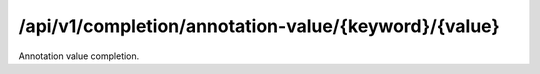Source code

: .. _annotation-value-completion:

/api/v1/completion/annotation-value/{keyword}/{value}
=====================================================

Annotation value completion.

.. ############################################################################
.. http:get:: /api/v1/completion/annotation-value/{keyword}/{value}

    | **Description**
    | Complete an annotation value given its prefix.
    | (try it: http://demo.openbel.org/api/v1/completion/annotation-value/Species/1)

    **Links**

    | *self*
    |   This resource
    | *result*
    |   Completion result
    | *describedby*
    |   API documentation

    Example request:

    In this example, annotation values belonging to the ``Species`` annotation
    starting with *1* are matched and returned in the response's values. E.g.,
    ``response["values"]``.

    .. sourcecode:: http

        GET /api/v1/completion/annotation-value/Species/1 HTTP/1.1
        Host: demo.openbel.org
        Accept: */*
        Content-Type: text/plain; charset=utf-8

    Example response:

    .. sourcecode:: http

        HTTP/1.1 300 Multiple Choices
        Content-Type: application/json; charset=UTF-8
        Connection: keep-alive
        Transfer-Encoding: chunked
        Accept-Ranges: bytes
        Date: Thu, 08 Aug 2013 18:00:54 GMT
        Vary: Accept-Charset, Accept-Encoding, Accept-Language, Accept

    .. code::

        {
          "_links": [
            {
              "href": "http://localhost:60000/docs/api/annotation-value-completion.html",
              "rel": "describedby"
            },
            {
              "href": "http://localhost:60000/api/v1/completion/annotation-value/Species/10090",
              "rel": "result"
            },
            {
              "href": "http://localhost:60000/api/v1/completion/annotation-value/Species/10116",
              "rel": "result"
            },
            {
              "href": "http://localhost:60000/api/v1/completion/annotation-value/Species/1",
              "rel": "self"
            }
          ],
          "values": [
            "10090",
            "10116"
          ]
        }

━━━━

Your response should contain each line of the entries above that holds the string "Content".

Result:
        Content-Type: text/plain; charset=utf-8
        Content-Type: application/json; charset=UTF-8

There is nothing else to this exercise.